Conclusion: The study presents evidence that cell sensitization towards cisplatin by sodium butyrate is due to hyperacetylation of histone H4 in specific chromatin regions, which temporarily abrogates the cisplatin imposed cell cycle arrest.

Figure 1

HeLa cells mortality rates . Exponentially growing HeLa cells were treated with 8 μM cisplatin, with 5 mM butyrate, or with both. At days 1, 2 and 3 after the treatment, cells were collected, stained with trypan blue and counted. The numbers of viable cells were expressed as percentage of the number of control cells at day 1. The results are means of three independent experiments and standard deviations are shown with error bars.

Figure 2

FACS analysis of HeLa cells . HeLa cells were treated with 8 μM cisplatin, with 5 mM butyrate, or with both. Twenty four hours after the treatment cells were fixed, stained with propidium iodide and 2 × 10⁴ cells were subjected to FACS analysis.

Figure 3

DNA synthesis in HeLa cells . HeLa cells were treated with 8 μM cisplatin, with 5 mM butyrate, or with both. At the specified times aliquots were withdrawn, 1 μCi/mL of ³H-thymidine was added and 30 min later the cells were collected, washed and counted. ³H incorporation was expressed as percentage of the control. The results are means of three independent experiments and standard deviations are shown with error bars.

Figure 4

Western blotting of acetylated histone H4 . HeLa cells were treated with 8 μM cisplatin, with 5 mM butyrate, or with both. Four and 24 hours after the treatment aliquots were withdrawn, total histone fraction was isolated and equal amount of histones were subjected to SDS-polyacrylamide gel electrophoresis. (A) The proteins were transferred onto nitrocellulose membranes and stained with anti-acetylated histone H4 antibody.
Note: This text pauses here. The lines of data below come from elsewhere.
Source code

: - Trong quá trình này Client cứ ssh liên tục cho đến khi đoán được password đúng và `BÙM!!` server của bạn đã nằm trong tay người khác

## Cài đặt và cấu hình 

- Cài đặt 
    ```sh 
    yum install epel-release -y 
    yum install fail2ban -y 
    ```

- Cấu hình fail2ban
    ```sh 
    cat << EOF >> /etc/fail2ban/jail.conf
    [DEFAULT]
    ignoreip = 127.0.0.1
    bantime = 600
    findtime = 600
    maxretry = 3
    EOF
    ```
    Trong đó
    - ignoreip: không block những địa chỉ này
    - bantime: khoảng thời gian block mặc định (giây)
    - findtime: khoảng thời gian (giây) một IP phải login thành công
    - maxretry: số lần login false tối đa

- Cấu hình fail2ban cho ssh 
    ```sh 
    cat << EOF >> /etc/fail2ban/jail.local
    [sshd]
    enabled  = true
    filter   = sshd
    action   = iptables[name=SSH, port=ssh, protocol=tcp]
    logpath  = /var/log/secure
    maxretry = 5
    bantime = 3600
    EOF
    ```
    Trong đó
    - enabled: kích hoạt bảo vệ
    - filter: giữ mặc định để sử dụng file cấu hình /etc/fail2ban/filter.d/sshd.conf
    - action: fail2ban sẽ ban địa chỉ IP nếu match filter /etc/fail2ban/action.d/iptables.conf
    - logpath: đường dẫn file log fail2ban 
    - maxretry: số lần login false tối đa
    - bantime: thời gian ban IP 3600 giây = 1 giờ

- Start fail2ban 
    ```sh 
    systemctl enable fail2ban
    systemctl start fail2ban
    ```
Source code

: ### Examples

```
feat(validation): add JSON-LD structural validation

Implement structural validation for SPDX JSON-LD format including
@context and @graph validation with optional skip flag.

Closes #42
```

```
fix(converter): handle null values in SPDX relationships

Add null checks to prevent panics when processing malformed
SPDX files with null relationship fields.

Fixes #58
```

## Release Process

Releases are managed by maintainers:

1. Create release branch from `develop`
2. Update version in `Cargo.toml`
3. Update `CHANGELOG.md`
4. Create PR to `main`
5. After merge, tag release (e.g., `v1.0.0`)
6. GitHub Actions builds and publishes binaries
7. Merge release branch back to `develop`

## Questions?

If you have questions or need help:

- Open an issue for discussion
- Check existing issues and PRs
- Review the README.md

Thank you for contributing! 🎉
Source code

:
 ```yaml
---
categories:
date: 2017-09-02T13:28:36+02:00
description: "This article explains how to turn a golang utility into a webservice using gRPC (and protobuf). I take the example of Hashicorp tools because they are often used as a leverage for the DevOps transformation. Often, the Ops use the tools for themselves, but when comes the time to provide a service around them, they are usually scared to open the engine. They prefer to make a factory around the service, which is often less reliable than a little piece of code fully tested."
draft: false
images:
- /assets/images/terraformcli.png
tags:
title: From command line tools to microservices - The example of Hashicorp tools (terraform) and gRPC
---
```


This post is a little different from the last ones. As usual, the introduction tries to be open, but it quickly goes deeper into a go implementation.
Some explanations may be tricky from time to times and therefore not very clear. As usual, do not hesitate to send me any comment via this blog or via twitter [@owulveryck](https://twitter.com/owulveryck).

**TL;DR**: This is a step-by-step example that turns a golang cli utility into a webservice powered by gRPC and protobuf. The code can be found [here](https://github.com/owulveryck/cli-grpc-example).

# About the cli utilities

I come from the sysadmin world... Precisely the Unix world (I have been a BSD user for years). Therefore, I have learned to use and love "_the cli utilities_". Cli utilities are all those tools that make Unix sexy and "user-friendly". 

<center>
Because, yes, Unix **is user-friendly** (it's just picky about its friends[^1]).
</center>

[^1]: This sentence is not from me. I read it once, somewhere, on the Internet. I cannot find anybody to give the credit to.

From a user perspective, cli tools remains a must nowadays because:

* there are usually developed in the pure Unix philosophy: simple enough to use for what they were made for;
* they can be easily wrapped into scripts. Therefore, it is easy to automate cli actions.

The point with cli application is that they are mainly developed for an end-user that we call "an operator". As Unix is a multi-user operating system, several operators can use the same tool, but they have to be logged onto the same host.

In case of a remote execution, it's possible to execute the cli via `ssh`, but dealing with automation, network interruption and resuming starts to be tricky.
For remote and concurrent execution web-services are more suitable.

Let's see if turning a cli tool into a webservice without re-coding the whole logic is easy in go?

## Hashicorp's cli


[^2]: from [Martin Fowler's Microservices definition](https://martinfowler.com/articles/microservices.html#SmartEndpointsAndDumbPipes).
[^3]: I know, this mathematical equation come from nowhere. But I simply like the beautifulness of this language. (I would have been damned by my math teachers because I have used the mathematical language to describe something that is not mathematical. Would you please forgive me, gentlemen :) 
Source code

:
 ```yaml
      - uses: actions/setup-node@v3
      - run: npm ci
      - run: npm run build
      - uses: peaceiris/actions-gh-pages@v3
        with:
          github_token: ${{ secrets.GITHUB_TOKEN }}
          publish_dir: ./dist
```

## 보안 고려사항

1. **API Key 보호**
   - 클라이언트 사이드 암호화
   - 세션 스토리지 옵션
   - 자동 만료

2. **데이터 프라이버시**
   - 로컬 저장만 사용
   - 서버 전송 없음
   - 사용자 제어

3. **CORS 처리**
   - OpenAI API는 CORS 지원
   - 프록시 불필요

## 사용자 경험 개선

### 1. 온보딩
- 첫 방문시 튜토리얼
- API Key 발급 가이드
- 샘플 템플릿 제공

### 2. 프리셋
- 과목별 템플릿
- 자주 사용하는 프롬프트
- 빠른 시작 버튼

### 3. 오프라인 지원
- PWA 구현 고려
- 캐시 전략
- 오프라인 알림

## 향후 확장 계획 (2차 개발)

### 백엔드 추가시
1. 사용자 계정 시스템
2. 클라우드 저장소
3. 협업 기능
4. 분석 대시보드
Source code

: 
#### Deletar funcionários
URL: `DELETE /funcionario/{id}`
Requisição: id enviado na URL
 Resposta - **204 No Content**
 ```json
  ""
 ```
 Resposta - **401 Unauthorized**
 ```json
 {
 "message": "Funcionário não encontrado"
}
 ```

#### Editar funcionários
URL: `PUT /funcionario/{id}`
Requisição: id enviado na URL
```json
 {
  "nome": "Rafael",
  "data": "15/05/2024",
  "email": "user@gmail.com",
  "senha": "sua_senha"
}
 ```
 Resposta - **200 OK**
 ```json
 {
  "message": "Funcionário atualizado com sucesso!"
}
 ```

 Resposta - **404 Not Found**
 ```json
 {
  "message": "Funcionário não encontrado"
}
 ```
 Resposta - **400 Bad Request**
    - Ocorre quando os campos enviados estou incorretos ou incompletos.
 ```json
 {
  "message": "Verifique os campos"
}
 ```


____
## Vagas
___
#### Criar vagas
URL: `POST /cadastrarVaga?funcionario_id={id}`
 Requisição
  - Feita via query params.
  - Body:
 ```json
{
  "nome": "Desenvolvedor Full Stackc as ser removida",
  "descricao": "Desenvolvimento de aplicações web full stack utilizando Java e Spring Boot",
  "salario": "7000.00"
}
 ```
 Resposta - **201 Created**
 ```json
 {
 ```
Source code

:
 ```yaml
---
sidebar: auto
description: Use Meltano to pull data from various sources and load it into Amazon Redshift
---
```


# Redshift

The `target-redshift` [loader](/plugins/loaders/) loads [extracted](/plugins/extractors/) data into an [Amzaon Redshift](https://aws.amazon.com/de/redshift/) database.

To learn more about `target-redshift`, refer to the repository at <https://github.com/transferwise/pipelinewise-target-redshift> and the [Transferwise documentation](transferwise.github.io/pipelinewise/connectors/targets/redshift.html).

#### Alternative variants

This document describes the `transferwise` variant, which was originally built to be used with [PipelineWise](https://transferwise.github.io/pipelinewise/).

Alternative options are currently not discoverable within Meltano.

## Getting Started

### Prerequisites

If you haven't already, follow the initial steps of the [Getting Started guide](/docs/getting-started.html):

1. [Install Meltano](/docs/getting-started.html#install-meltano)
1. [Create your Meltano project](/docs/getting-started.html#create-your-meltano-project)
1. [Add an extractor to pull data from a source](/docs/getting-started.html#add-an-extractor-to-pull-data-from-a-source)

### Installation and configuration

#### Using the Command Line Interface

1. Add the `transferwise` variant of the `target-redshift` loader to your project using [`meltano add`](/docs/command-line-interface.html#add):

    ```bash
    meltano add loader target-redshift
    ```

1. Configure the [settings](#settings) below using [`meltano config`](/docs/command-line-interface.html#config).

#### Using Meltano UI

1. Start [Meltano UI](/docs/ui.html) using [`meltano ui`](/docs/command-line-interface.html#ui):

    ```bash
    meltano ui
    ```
Ponceau S staining of H4 is shown as loading control. (B) The acetylated histone H4 was visualized and quantified by the Odyssey scanning system. The acetylation levels are expressed as percentage of the untreated control. The results are means of five independent experiments and standard deviations are shown by error bars.

Figure 5

Acetylation status of chromatin at four DNA sequences: c-myc ori, c-myc gene, β-globin ori and G-globin gene, upon treatment with cisplatin and butyrate . (A) Map of the human c-myc and β-globin loci. The positions of the origins of replication zones (replicators) are shown by solid lines and the genes are shown by arrows. The four sequence-tagged sites (STSs) amplified by PCR are designated as c-myc ori and c-myc gene and β-globin ori and G-globin gene and shown with vertical lines. (B) HeLa cells were treated with 8 μM cisplatin, with 5 mM butyrate, or with both and 4 h or 24 h after the treatment, chromatin was immunoprecipitated with anti-acetylated histone H4 antibody. Aliquots from the immunoprecipitated (ChIP) and input (Input) DNA were subjected to PCR using primers for the respective DNA sequences. The PCR products were separated on 2.5% agarose gels and stained with ethidium bromide. (C) The DNA fractions were scanned and quantified and the ratios ChIP/Input for the four sequences after the different treatments were shown. Results are means of three independent experiments and the standard deviations are shown with error bars.